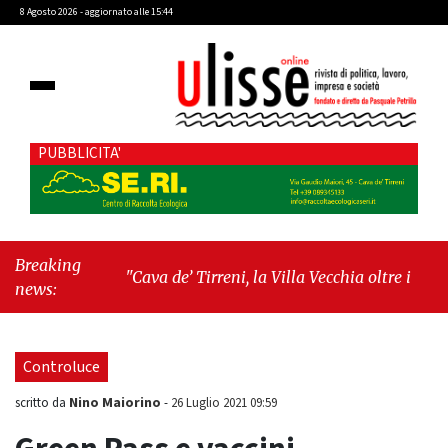
8 Agosto 2026 - aggiornato alle 15:44
PUBBLICITA'
Breaking
"Cava de’ Tirreni, la Villa Vecchia oltre i vandali: il
news:
vero nodo è il senso di comunità"
-
"Cava de’
Tirreni, La Fratellanza sull'ultima seduta consiliare:
“Serve chiarezza!”"
Controluce
Nino Maiorino
scritto da
-
26 Luglio 2021 09:59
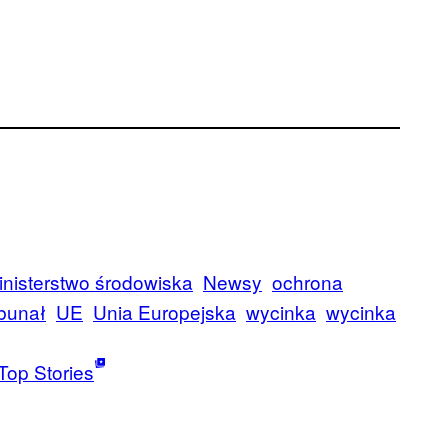
inisterstwo środowiska
Newsy
ochrona
bunał
UE
Unia Europejska
wycinka
wycinka
Top Stories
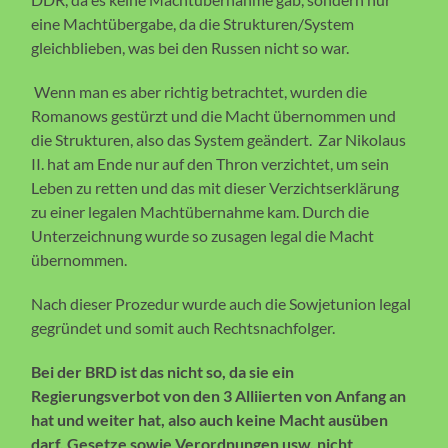
eine Machtübergabe, da die Strukturen/System
gleichblieben, was bei den Russen nicht so war.
Wenn man es aber richtig betrachtet, wurden die
Romanows gestürzt und die Macht übernommen und
die Strukturen, also das System geändert. Zar Nikolaus
II. hat am Ende nur auf den Thron verzichtet, um sein
Leben zu retten und das mit dieser Verzichtserklärung
zu einer legalen Machtübernahme kam. Durch die
Unterzeichnung wurde so zusagen legal die Macht
übernommen.
Nach dieser Prozedur wurde auch die Sowjetunion legal
gegründet und somit auch Rechtsnachfolger.
Bei der BRD ist das nicht so, da sie ein
Regierungsverbot von den 3 Alliierten von Anfang an
hat und weiter hat, also auch keine Macht ausüben
darf, Gesetze sowie Verordnungen usw. nicht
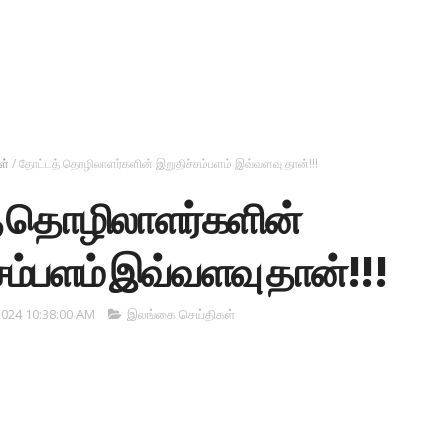
ள்
/
தோட்டத் தொழிலாளர்களின் இறுதிச்சம்பளம் இவ்வளவு தான்!!!
் தொழிலாளர்களின்
சம்பளம் இவ்வளவு தான்!!!
2024 10:38:00 AM
இலங்கை செய்திகள்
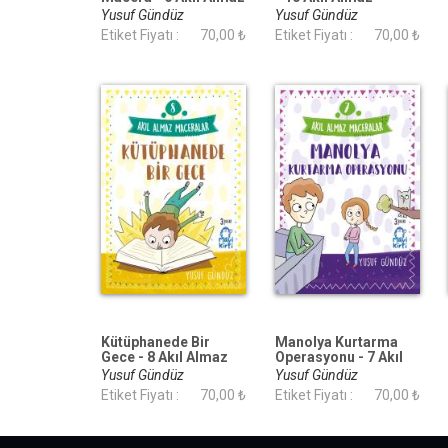
Maceralar 4. Sınıf
Maceralar 4. Sınıf
Yusuf Gündüz
Yusuf Gündüz
Etiket Fiyatı :
70,00 ₺
Etiket Fiyatı :
70,00 ₺
Kütüphanede Bir
Manolya Kurtarma
Gece - 8 Akıl Almaz
Operasyonu - 7 Akıl
Maceralar 4. Sınıf
Almaz Maceralar 4.
Yusuf Gündüz
Yusuf Gündüz
Sınıf
Etiket Fiyatı :
70,00 ₺
Etiket Fiyatı :
70,00 ₺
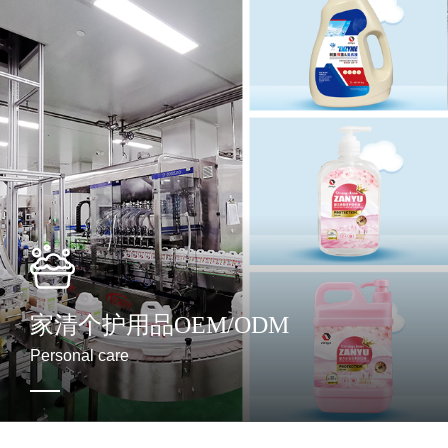
酵素抑菌洗衣液 OEM/ODM
强力去油洁净洗洁精 OEM/ODM
家清个护用品OEM/ODM
去油精华果蔬净 OEM/ODM
Personal care
酵素抑菌洗衣粉 OEM/ODM
酵素抑菌洗衣皂 OEM/ODM
香氛呵护洗手液 OEM/ODM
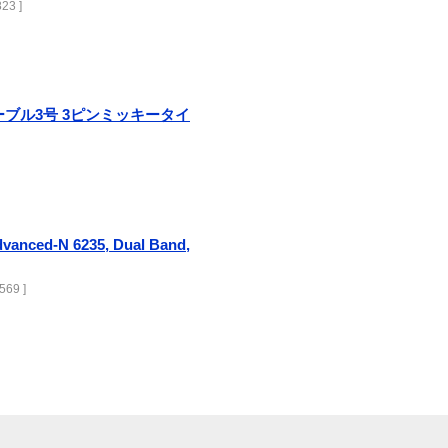
23 ]
ーブル3号 3ピンミッキータイ
Advanced-N 6235, Dual Band,
569 ]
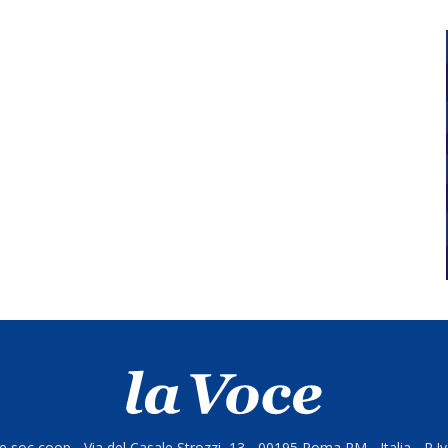
 soc coop - Via del Casale Strozzi, 13 - 00195 Roma RM - Italia - P.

▬▬▬▬▬▬▬▬▬▬

WORK TO BE COMPLETED: Where a line above contains the word "übernommen", show that line.

TASK RESPONSE:
Romanows gestürzt und die Macht übernommen und
übernommen.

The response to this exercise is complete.